== Problem details ==
Copy out every line of the rows below word for word. Leave out the pictures.

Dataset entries
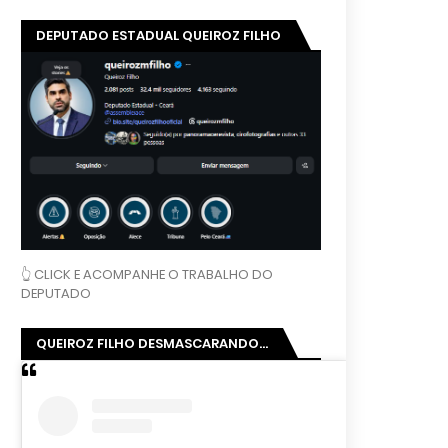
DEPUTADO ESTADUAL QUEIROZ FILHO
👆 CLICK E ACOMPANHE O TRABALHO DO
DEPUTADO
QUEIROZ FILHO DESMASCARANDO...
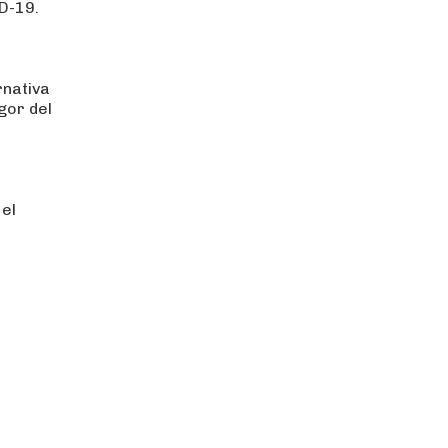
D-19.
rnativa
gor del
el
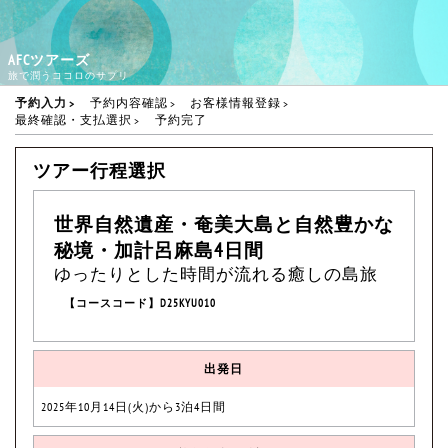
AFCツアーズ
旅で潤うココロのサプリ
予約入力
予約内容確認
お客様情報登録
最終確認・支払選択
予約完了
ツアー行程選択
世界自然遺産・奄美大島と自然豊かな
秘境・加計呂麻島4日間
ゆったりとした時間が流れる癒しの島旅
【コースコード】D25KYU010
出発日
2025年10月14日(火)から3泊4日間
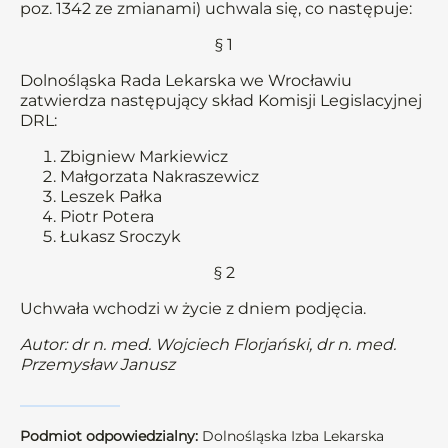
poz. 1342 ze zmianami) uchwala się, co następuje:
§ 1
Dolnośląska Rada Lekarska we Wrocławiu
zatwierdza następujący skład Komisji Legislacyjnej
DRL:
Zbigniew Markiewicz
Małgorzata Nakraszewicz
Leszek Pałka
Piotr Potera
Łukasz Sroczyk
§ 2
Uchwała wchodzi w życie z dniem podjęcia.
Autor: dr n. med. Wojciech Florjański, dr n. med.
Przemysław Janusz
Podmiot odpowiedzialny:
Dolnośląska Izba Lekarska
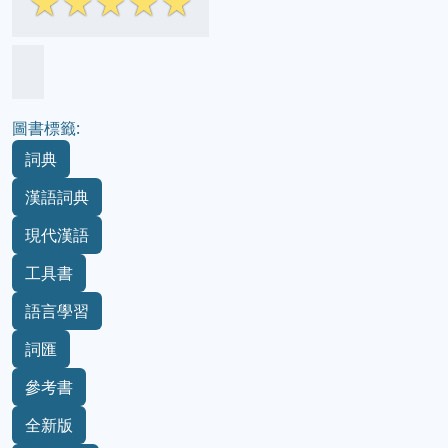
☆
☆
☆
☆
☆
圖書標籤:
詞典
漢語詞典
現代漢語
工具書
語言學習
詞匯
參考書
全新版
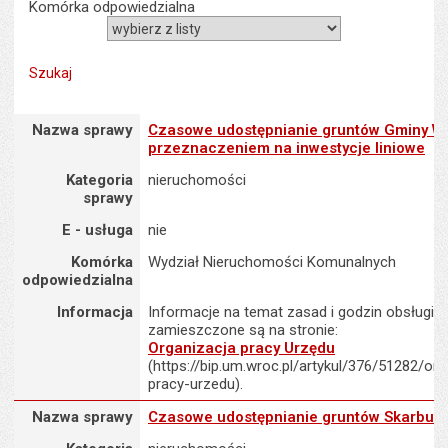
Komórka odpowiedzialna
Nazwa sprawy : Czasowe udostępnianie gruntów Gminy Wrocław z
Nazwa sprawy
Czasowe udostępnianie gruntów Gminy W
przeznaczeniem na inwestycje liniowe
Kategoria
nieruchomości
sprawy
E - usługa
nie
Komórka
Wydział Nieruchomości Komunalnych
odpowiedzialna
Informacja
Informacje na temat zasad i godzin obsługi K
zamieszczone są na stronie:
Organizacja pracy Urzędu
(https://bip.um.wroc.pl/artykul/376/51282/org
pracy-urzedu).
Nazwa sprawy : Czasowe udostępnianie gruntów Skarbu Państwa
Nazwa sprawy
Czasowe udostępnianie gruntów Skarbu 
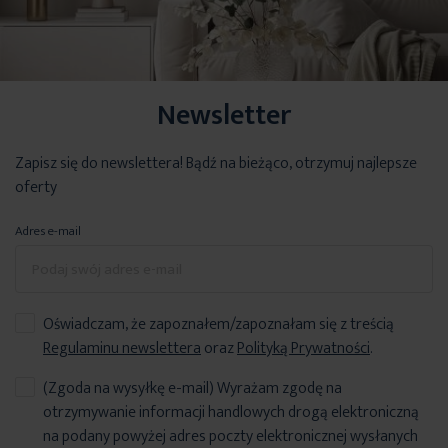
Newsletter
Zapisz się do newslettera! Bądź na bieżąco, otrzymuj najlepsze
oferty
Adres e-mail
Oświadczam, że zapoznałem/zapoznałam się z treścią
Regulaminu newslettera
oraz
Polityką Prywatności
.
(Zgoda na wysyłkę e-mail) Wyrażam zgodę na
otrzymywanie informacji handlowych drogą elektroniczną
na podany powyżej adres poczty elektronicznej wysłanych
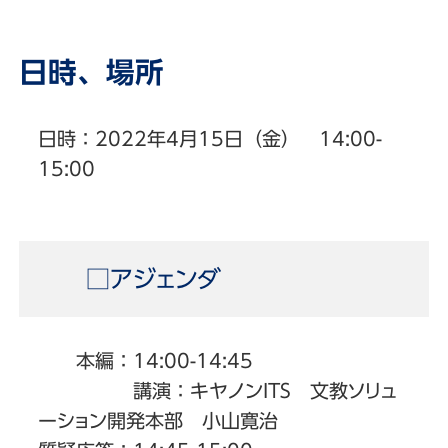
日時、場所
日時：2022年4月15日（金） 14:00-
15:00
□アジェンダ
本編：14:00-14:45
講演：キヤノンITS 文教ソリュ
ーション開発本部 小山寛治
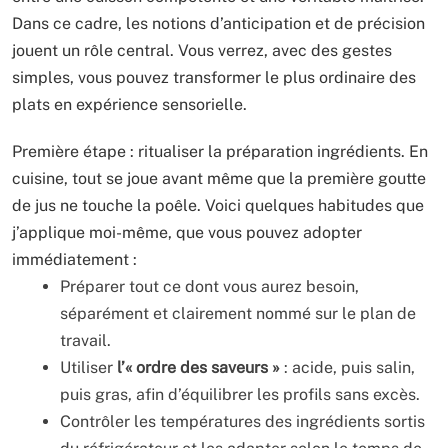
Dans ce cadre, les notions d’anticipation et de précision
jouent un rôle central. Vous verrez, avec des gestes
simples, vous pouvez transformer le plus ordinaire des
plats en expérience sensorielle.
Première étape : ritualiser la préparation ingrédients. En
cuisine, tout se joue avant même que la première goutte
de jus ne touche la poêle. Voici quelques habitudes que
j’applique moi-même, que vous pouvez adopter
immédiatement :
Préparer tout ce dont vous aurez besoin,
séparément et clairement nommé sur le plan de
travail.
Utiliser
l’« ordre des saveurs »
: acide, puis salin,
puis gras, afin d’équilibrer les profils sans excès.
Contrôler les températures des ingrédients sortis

== Written response ==
DEPUTADO ESTADUAL QUEIROZ FILHO
👆 CLICK E ACOMPANHE O TRABALHO DO
DEPUTADO
QUEIROZ FILHO DESMASCARANDO...
D-19.
rnativa
gor del
el
AFCツアーズ
旅で潤うココロのサプリ
予約入力
予約内容確認
お客様情報登録
最終確認・支払選択
予約完了
ツアー行程選択
世界自然遺産・奄美大島と自然豊かな
秘境・加計呂麻島4日間
ゆったりとした時間が流れる癒しの島旅
【コースコード】D25KYU010
出発日
2025年10月14日(火)から3泊4日間
poz. 1342 ze zmianami) uchwala się, co następuje:
§ 1
Dolnośląska Rada Lekarska we Wrocławiu
zatwierdza następujący skład Komisji Legislacyjnej
DRL:
Zbigniew Markiewicz
Małgorzata Nakraszewicz
Leszek Pałka
Piotr Potera
Łukasz Sroczyk
§ 2
Uchwała wchodzi w życie z dniem podjęcia.
Autor: dr n. med. Wojciech Florjański, dr n. med.
Przemysław Janusz
Podmiot odpowiedzialny:
Dolnośląska Izba Lekarska
☆
☆
☆
☆
☆
圖書標籤:
詞典
漢語詞典
現代漢語
工具書
語言學習
詞匯
參考書
全新版
Komórka odpowiedzialna
Nazwa sprawy : Czasowe udostępnianie gruntów Gminy Wrocław z
Nazwa sprawy
Czasowe udostępnianie gruntów Gminy W
przeznaczeniem na inwestycje liniowe
Kategoria
nieruchomości
sprawy
E - usługa
nie
Komórka
Wydział Nieruchomości Komunalnych
odpowiedzialna
Informacja
Informacje na temat zasad i godzin obsługi K
zamieszczone są na stronie:
Organizacja pracy Urzędu
(https://bip.um.wroc.pl/artykul/376/51282/org
pracy-urzedu).
Nazwa sprawy : Czasowe udostępnianie gruntów Skarbu Państwa
Nazwa sprawy
Czasowe udostępnianie gruntów Skarbu 
Newsletter
Zapisz się do newslettera! Bądź na bieżąco, otrzymuj najlepsze
oferty
Adres e-mail
Oświadczam, że zapoznałem/zapoznałam się z treścią
Regulaminu newslettera
oraz
Polityką Prywatności
.
(Zgoda na wysyłkę e-mail) Wyrażam zgodę na
otrzymywanie informacji handlowych drogą elektroniczną
na podany powyżej adres poczty elektronicznej wysłanych
日時、場所
日時：2022年4月15日（金） 14:00-
15:00
□アジェンダ
本編：14:00-14:45
講演：キヤノンITS 文教ソリュ
ーション開発本部 小山寛治
Dans ce cadre, les notions d’anticipation et de précision
jouent un rôle central. Vous verrez, avec des gestes
simples, vous pouvez transformer le plus ordinaire des
plats en expérience sensorielle.
Première étape : ritualiser la préparation ingrédients. En
cuisine, tout se joue avant même que la première goutte
de jus ne touche la poêle. Voici quelques habitudes que
j’applique moi-même, que vous pouvez adopter
immédiatement :
Préparer tout ce dont vous aurez besoin,
séparément et clairement nommé sur le plan de
travail.
Utiliser
l’« ordre des saveurs »
: acide, puis salin,
puis gras, afin d’équilibrer les profils sans excès.
Contrôler les températures des ingrédients sortis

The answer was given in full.